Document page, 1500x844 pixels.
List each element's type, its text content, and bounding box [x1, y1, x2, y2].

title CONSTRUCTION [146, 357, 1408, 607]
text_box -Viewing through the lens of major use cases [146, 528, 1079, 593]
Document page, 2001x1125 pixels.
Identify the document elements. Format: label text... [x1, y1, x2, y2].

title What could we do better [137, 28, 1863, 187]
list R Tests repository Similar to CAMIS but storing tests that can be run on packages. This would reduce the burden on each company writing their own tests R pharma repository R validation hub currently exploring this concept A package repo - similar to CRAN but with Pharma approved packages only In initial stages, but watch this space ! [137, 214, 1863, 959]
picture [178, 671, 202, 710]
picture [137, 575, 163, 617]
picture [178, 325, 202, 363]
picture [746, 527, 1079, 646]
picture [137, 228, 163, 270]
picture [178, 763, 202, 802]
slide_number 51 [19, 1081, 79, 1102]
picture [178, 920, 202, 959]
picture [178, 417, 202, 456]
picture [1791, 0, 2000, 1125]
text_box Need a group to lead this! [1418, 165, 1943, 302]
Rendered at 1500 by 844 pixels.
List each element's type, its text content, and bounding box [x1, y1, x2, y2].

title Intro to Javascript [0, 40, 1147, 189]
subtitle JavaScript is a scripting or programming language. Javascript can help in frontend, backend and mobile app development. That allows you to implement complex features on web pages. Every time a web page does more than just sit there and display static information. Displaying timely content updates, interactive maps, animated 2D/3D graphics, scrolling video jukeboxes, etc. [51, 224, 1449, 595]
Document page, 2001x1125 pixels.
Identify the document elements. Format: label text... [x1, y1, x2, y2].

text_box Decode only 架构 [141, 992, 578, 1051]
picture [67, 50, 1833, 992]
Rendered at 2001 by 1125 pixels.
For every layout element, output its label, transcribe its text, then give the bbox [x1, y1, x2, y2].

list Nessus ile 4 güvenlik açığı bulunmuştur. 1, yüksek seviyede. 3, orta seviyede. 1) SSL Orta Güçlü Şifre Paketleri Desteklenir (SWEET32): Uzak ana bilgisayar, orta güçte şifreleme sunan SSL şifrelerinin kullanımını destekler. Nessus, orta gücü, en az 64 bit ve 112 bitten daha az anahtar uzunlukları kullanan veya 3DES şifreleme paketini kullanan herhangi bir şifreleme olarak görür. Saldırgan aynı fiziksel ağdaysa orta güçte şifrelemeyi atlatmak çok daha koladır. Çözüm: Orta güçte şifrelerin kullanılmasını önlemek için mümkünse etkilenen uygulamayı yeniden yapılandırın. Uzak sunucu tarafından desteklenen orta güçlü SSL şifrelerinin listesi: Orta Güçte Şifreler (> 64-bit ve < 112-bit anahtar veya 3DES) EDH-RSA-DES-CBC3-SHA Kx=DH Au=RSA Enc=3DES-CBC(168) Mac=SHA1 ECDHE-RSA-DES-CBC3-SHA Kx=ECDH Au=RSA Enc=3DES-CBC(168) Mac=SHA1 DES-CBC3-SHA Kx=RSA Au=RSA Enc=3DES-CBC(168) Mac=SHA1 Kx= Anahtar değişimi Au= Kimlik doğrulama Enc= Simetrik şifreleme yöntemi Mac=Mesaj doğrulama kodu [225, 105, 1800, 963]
*****
Exercise directions |
What is needed is every line from the data above that includes the string "pixels", copied out.

Problem solution |
Document page, 1500x844 pixels.
Document page, 2001x1125 pixels.
Rendered at 1500 by 844 pixels.
Document page, 2001x1125 pixels.
Rendered at 2001 by 1125 pixels.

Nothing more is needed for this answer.